__TASK TO CARRY OUT__: Please format every line of the material below as a numbered list, skipping any blank lines and leaving the pictures out.

[Dataset entries]
+--
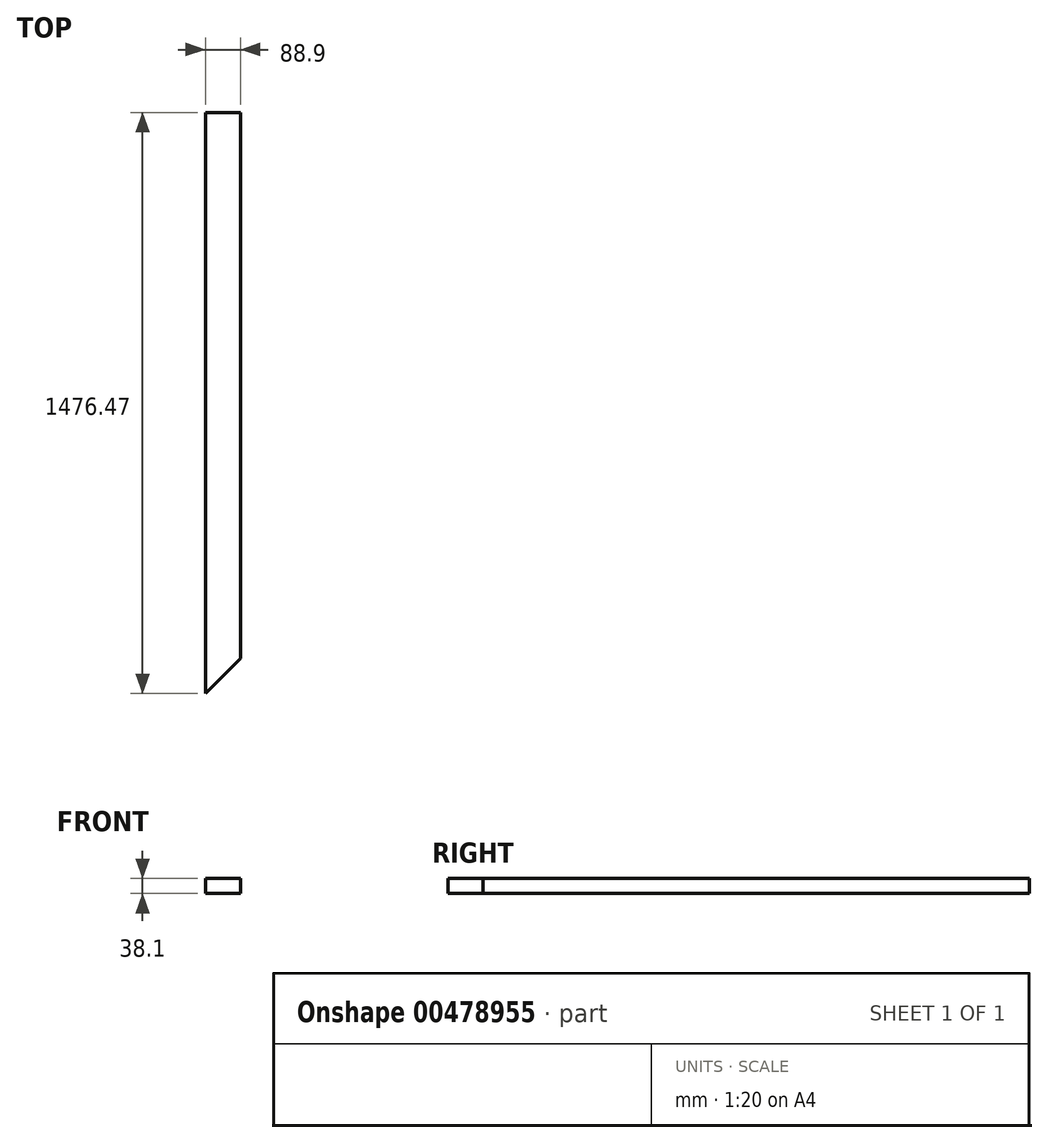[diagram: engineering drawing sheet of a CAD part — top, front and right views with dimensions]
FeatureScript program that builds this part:
annotation { "Feature Type Name" : "Feature", "Feature Type Description" : "" }
export const myFeature = defineFeature(function(context is Context, id is Id, definition is map)
    precondition{}
    {
        {
            var Q0;
            Q0=qCreatedBy(makeId("Front.planeOp"),FACE);
            var sketch = newSketch(context, id + "F0", { "sketchPlane" : qUnion([Q0])});
            skLineSegment(sketch, "E0.bottom", {"start": v(0, 0) * mm, "end": v(88.9, 0) * mm});
            skLineSegment(sketch, "E0.top", {"start": v(0, 38.1) * mm, "end": v(88.9, 38.1) * mm});
            skLineSegment(sketch, "E0.left", {"start": v(0, 0) * mm, "end": v(0, 38.1) * mm});
            skLineSegment(sketch, "E0.right", {"start": v(88.9, 0) * mm, "end": v(88.9, 38.1) * mm});
            skSolve(sketch);
        }
        {
            var Q0;
            Q0 = qSketchRegion(id + "F0", true);
            extrude(context, id + "F1", {"entities" : qUnion([Q0]), "depth" : 1476.47 * mm});
        }
        {
            var Q0;
            Q0=makeQuery(id+"F1.opExtrude","SWEPT_FACE",FACE,{"disambiguationData":[OSD([sQuery(id+"F0.wireOp",EDGE,"E0.top")])]});
            var sketch = newSketch(context, id + "F2", { "sketchPlane" : qUnion([Q0])});
            skLineSegment(sketch, "E1", {"start": v(0, -1476.47) * mm, "end": v(88.9, -1387.57) * mm});
            skLineSegment(sketch, "E2", {"start": v(88.9, -1387.57) * mm, "end": v(88.9, -1476.47) * mm});
            skLineSegment(sketch, "E3", {"start": v(88.9, -1476.47) * mm, "end": v(0, -1476.47) * mm});
            skSolve(sketch);
        }
        {
            var Q0;
            Q0 = qSketchRegion(id + "F2", true);
            extrude(context, id + "F3", {"entities" : qUnion([Q0]), "operationType" : NewBodyOperationType.REMOVE, "oppositeDirection" : true, "depth" : 104.14 * mm});
        }
    });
+--
__RESPONSE BELOW__:
1. [diagram: engineering drawing sheet of a CAD part — top, front and right views with dimensions]
2. FeatureScript program that builds this part:
3. annotation { "Feature Type Name" : "Feature", "Feature Type Description" : "" }
4. export const myFeature = defineFeature(function(context is Context, id is Id, definition is map)
5.     precondition{}
6.     {
7.         {
8.             var Q0;
9.             Q0=qCreatedBy(makeId("Front.planeOp"),FACE);
10.             var sketch = newSketch(context, id + "F0", { "sketchPlane" : qUnion([Q0])});
11.             skLineSegment(sketch, "E0.bottom", {"start": v(0, 0) * mm, "end": v(88.9, 0) * mm});
12.             skLineSegment(sketch, "E0.top", {"start": v(0, 38.1) * mm, "end": v(88.9, 38.1) * mm});
13.             skLineSegment(sketch, "E0.left", {"start": v(0, 0) * mm, "end": v(0, 38.1) * mm});
14.             skLineSegment(sketch, "E0.right", {"start": v(88.9, 0) * mm, "end": v(88.9, 38.1) * mm});
15.             skSolve(sketch);
16.         }
17.         {
18.             var Q0;
19.             Q0 = qSketchRegion(id + "F0", true);
20.             extrude(context, id + "F1", {"entities" : qUnion([Q0]), "depth" : 1476.47 * mm});
21.         }
22.         {
23.             var Q0;
24.             Q0=makeQuery(id+"F1.opExtrude","SWEPT_FACE",FACE,{"disambiguationData":[OSD([sQuery(id+"F0.wireOp",EDGE,"E0.top")])]});
25.             var sketch = newSketch(context, id + "F2", { "sketchPlane" : qUnion([Q0])});
26.             skLineSegment(sketch, "E1", {"start": v(0, -1476.47) * mm, "end": v(88.9, -1387.57) * mm});
27.             skLineSegment(sketch, "E2", {"start": v(88.9, -1387.57) * mm, "end": v(88.9, -1476.47) * mm});
28.             skLineSegment(sketch, "E3", {"start": v(88.9, -1476.47) * mm, "end": v(0, -1476.47) * mm});
29.             skSolve(sketch);
30.         }
31.         {
32.             var Q0;
33.             Q0 = qSketchRegion(id + "F2", true);
34.             extrude(context, id + "F3", {"entities" : qUnion([Q0]), "operationType" : NewBodyOperationType.REMOVE, "oppositeDirection" : true, "depth" : 104.14 * mm});
35.         }
36.     });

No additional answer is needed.